Allocation API: resume allocations on conductor restart

This change allows allocations that were not finished because of conductor restarting or crashing to be finished after start up. Change-Id: I016e08dcb59613b59ae753ef7d3bc9ac4a4a950a Story: #2004341 Task: #29544
2019-02-19 13:14:36 +01:00 · 2019-02-19 13:14:36 +01:00 · b1cfcb7c98
parent d1b572091b
commit b1cfcb7c98
4 changed files with 84 additions and 3 deletions
--- a/ironic/conductor/base_manager.py
+++ b/ironic/conductor/base_manager.py
@ -33,6 +33,7 @@ from ironic.common.i18n import _
 from ironic.common import release_mappings as versions
 from ironic.common import rpc
 from ironic.common import states
+from ironic.conductor import allocations
 from ironic.conductor import notification_utils as notify_utils
 from ironic.conductor import task_manager
 from ironic.conf import CONF
@ -204,6 +205,13 @@ class BaseConductorManager(object):
                LOG.critical('Failed to start keepalive')
                self.del_host()

+        # Resume allocations that started before the restart.
+        try:
+            self._spawn_worker(self._resume_allocations,
+                               ironic_context.get_admin_context())
+        except exception.NoFreeConductorWorker:
+            LOG.warning('Failed to start worker for resuming allocations.')
+
        self._started = True

    def _use_groups(self):
@ -550,3 +558,11 @@ class BaseConductorManager(object):
            finally:
                # Yield on every iteration
                eventlet.sleep(0)
+
+    def _resume_allocations(self, context):
+        """Resume unfinished allocations on restart."""
+        filters = {'state': states.ALLOCATING,
+                   'conductor_affinity': self.conductor.id}
+        for allocation in objects.Allocation.list(context, filters=filters):
+            LOG.debug('Resuming unfinished allocation %s', allocation.uuid)
+            allocations.do_allocate(context, allocation)
--- a/ironic/db/sqlalchemy/api.py
+++ b/ironic/db/sqlalchemy/api.py
@ -199,6 +199,17 @@ def add_allocation_filter_by_node(query, value):
        return query.filter(models.Node.uuid == value)

Entries provided -
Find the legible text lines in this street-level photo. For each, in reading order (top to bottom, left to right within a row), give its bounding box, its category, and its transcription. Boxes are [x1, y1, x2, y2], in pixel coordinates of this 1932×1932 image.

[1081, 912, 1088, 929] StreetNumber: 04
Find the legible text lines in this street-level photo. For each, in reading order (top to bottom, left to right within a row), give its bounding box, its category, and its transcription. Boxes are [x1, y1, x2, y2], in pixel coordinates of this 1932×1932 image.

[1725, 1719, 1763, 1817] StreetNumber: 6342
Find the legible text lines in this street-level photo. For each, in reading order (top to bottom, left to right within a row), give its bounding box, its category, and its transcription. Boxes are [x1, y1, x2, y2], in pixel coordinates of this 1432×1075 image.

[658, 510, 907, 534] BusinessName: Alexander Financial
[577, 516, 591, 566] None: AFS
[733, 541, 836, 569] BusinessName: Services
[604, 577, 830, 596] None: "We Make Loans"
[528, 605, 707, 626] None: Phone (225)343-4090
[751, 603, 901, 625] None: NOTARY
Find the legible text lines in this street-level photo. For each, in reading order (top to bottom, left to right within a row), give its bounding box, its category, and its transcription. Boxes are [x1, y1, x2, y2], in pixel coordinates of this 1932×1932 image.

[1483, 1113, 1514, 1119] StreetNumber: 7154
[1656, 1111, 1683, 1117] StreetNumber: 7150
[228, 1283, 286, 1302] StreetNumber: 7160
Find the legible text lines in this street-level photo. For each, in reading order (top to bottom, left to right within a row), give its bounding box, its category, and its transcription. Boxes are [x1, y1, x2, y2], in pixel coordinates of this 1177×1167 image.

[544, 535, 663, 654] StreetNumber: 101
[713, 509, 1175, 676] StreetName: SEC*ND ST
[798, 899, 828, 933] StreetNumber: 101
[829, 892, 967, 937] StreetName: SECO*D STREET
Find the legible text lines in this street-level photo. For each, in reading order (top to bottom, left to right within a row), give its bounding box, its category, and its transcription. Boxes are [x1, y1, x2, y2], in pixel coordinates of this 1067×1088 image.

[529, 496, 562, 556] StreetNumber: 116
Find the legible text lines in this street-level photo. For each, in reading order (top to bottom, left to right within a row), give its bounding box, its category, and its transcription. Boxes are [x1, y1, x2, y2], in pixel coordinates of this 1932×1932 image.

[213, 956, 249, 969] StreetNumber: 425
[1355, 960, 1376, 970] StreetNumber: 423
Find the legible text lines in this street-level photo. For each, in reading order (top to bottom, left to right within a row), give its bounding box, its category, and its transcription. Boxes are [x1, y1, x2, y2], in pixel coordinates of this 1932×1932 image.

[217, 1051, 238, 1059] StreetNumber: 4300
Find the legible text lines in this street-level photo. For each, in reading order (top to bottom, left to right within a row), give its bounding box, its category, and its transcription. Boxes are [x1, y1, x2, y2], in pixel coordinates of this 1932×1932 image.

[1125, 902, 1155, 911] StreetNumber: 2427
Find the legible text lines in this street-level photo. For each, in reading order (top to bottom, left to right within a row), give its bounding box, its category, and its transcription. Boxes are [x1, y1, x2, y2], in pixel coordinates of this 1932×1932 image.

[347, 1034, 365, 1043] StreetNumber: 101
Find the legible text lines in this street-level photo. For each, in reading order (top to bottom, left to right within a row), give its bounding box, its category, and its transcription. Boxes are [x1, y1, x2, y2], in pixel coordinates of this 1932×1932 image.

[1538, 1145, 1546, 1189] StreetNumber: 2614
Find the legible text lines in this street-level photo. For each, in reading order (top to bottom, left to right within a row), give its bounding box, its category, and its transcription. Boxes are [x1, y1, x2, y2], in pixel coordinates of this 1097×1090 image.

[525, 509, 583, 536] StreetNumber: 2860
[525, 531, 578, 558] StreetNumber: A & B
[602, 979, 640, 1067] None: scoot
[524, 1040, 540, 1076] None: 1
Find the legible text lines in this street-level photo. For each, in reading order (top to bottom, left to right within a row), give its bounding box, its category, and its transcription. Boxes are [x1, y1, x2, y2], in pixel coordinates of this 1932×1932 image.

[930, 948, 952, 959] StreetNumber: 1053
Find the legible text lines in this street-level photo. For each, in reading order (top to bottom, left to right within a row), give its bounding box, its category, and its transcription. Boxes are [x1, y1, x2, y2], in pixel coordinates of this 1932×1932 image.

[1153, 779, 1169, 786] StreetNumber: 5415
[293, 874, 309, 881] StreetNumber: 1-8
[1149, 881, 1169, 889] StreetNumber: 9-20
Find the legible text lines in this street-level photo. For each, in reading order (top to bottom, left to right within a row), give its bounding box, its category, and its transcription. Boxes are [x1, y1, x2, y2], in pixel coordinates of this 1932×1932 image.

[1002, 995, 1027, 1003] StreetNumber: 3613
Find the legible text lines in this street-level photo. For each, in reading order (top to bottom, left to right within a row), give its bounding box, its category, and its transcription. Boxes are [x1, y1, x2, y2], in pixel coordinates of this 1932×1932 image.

Set tasks -
**1.** According to the commit, what warning is logged when no free conductor worker is available to resume allocations?
**2.** Transcribe the part of the commit that begins with the words containing "self.del_host()" and ends with "for resuming allocations.')".
The rows play no part in this exercise.

Full answers -
**1.** It logs "Failed to start worker for resuming allocations."

**2.**
self.del_host()

+        # Resume allocations that started before the restart.
+        try:
+            self._spawn_worker(self._resume_allocations,
+                               ironic_context.get_admin_context())
+        except exception.NoFreeConductorWorker:
+            LOG.warning('Failed to start worker for resuming allocations.')